▶ **Quoted passage**
On Appeal from the United States District Court for the Western District of Pennsylvania (D.C. Civil No. 2-07-cv-01294) District Judge: Hon. Terrence F. McVerry.

The opinion of the court was delivered by: Cowen, Circuit Judge


Argued April 14, 2010

BEFORE: FISHER, and COWEN, Circuit Judges and DITTER*fn1, District Judge.


The Plaintiff in this antitrust matter, a tire supplier, appeals from the order of the United States District Court for the Western District of Pennsylvania granting the respective motions for summary judgment filed by the Defendants, a tire supplier competitor and a motorsports sanctioning body. Plaintiff's claims arise out of the adoption of the so-called "single tire rule" by various sanctioning bodies in the sport of dirt oval track racing as well as the related exclusive supply contracts between these sanctioning bodies and the Defendant tire supplier. Plaintiff further challenges the District Court's denial of its motion for leave to amend its complaint. We will affirm.

▶ **Exercise 1**
Print the portion of the court opinion that starts at "On Appeal from" and ends at "Terrence F. McVerry.".
▶ **Exercise 2**
On what date was the case in the court opinion argued?

Data items
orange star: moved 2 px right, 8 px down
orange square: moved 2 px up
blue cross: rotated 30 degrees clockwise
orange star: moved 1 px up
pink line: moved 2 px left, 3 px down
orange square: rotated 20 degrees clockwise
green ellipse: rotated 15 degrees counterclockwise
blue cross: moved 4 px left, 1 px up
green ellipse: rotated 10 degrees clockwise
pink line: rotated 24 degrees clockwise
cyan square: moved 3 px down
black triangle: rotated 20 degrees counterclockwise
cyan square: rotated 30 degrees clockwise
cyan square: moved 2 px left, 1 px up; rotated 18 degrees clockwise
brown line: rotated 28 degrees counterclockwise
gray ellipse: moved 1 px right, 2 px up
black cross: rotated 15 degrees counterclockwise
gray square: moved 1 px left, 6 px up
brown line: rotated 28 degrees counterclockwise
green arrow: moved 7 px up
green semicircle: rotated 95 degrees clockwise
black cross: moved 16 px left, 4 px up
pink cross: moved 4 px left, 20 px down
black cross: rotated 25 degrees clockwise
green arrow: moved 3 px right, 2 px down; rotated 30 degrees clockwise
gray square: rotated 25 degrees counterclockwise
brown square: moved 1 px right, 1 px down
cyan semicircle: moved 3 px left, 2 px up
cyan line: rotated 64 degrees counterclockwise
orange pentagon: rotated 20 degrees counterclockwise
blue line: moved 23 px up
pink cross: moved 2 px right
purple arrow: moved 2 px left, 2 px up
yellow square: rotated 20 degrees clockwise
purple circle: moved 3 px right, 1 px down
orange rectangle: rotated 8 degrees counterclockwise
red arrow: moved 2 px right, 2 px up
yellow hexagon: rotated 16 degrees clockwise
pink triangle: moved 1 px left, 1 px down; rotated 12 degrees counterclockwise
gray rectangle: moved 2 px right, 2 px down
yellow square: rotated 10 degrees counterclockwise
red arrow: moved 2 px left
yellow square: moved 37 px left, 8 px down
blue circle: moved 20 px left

▶ **Written reply 1**
On Appeal from the United States District Court for the Western District of Pennsylvania (D.C. Civil No. 2-07-cv-01294) District Judge: Hon. Terrence F. McVerry.

▶ **Written reply 2**
April 14, 2010